Мы подружились, кажется, в тот же день, вместе выйдя и отправившись обедать в соседний ресторанчик. Не то чтобы его замечания у Мережковских меня поразили. Нет, нисколько. Но мне понравилась его трезвость среди других молодых людей, еженедельно по воскресеньям, от четырех до семи, механически становившихся безумцами, его сдержанность, даже его молчание, непохожее на сдачу. Зинаида Николаевна, человек на редкость проницательный в оценке людей, безошибочно схватывавший в них что-то на лету, сквозь хохот свой и демонстративную рассеянность как никто другой чувствовавший плоскость или убожество душ, как никто другой отзывавшийся на “музыку” их, на их беспокойство, как никто другой улавливавший притворство, Зинаида Николаевна, “единственная”, по правильному определению Блока, человек, написавший много такого, что можно было и не писать, сказавший много такого, что лучше было бы не говорить, но внутренне, за словами, человек какой-то ювелирной, хитрейшей выделки, человек, о котором едва ли имеют представление те, кто знает лишь по подписи “З. Н. Гиппиус”, а в особенности “Антона Крайнего”, – Зинаида Николаевна сказала мне при ближайшей встрече, будто нехотя:

– Да, в этом вашем чистюльке, конечно, что-то есть… И о Лермонтове он тогда сказал необыкновенно правильно!

“Что-то” в нем действительно было.
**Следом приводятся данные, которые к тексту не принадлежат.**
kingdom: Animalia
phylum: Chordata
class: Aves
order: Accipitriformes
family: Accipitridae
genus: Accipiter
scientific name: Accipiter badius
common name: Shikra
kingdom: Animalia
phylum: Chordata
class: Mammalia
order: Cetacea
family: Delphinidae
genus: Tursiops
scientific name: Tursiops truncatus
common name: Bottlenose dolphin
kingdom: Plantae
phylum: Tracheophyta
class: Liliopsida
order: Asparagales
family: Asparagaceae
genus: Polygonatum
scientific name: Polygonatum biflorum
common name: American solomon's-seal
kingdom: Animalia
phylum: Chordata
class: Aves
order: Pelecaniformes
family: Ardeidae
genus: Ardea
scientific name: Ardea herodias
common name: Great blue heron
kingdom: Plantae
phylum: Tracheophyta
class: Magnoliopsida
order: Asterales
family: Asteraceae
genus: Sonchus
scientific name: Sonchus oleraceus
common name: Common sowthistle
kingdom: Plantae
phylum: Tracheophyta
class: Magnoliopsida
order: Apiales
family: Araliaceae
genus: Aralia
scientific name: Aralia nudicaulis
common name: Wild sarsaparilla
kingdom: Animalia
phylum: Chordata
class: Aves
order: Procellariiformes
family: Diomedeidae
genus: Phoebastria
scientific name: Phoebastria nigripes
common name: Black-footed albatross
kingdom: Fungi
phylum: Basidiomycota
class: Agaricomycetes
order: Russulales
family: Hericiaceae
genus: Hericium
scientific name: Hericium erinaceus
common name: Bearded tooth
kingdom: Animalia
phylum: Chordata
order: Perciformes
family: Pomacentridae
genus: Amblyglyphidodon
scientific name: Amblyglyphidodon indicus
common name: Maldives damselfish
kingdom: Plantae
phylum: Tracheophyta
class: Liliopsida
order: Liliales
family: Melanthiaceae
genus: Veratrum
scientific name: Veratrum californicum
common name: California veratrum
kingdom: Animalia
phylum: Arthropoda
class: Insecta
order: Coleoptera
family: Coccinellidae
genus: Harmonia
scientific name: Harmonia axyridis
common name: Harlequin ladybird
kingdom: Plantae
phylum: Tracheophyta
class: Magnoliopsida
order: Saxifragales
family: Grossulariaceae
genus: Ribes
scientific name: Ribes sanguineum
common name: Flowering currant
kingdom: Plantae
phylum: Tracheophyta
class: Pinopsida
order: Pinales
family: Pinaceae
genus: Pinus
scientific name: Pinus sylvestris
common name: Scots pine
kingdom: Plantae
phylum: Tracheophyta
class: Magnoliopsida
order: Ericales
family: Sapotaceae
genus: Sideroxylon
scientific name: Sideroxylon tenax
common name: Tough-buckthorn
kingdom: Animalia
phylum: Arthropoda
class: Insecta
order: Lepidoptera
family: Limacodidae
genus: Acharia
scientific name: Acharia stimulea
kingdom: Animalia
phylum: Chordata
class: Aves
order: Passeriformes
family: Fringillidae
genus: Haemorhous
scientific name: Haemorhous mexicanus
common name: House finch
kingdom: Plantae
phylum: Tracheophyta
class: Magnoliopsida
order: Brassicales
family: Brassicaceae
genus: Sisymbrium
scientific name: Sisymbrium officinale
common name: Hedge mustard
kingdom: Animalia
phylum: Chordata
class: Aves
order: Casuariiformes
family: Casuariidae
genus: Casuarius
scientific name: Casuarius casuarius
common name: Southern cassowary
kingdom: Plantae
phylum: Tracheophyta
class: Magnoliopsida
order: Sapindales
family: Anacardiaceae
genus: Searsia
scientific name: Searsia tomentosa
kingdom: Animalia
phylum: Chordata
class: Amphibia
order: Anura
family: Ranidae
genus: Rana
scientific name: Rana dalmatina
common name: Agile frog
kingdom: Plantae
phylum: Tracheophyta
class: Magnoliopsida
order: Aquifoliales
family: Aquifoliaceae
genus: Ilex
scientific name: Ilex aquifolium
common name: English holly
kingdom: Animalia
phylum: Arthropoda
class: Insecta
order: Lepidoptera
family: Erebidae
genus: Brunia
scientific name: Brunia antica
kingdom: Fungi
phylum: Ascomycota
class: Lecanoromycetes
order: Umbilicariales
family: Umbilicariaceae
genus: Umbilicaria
Что-то не вполне русское: жар, всегда ровный и не очень яркий, ум, не чувствующий разлада с сердцем, суховатая мечтательность, внимательная сдержанная верность. Верность. Пожалуй, именно это было самой существенной в нем чертой. Не было друга, насчет которого могло бы возникнуть меньше сомнений, – в пустяшном ли, шутливом разговоре, “за спиной”, когда все мы, по общей нашей слабости, говорим друг о друге Бог знает что, оставаясь при этом приятелями, в делах ли важных, которые влияют на ход жизни. Он был верен естественно, без всякого напряжения, как он был добр естественно, без всякой слезливости. Немножко “в футляре”, сказали бы о нем иные русские, склонные к постоянной “распашке”. Но я убежден, что ни жертва, ни подвиг не испугали бы его, почувствуй он их необходимость. В нем не было вспышек, но была постоянная, естественная готовность сделать все то, для чего другим нужны вспышки. Un grand honnête homme[64]: по-русски непереводимо. Но не могу вспомнить человека, в применении к которому слово “честный” приобретало бы смысл более ясный и даже глубокий.

Писал он почти непрерывно, карандашом, на каких-то скомканных листках, которые вынимал из кармана, в кафе, на улице, в метро, без устали перечеркивая, исправляя и в особенности дополняя. Не знаю, было ли у него настоящее, несомненное дарование, из тех, о которых не спорят. Он сам не тешил себя на этот счет никакими иллюзиями, и помню, раз сказал, со своей всегдашней скромностью: “у меня нет таланта, но у меня есть призвание”. Что такое талант? Вечная тема о Моцарте и Сальери, с какой-то благодатно-моцартианской легкостью задетая Пушкиным, но им далеко не исчерпанная, тема солнечного и лунного света, тема теневой стороны. Вероятно, Фельзен был из породы “безблагодатных”. Но многим доморощенным Моцартам, с их рассказами и повестушками, где и люди и пейзаж “совсем как живые”, опасно было бы его соседство. Фельзен никого не захватывает, не “берет за жабры”. Творческая природа его пассивна. Но дает он гораздо больше, чем обещает, – и кто сделает усилье, чтобы привыкнуть к его путаным, как будто бескостным периодам, к маниакальному нагромождению эпитетов, к душно-комнатной атмосфере его романов, к его призрачным героям, к его Леле, наконец, в которой есть кое-что от Беатриче, а кое-что от несносной рижской барышни, кто захочет в его сочинения вчитаться, тот убедится, что в них есть видение и открытие. Ни с какими другими книгами спутать их нельзя. Никакими другими книгами нельзя их заменить. Лелю забудешь через полчаса, а от книг исходит свет, которому нет имени.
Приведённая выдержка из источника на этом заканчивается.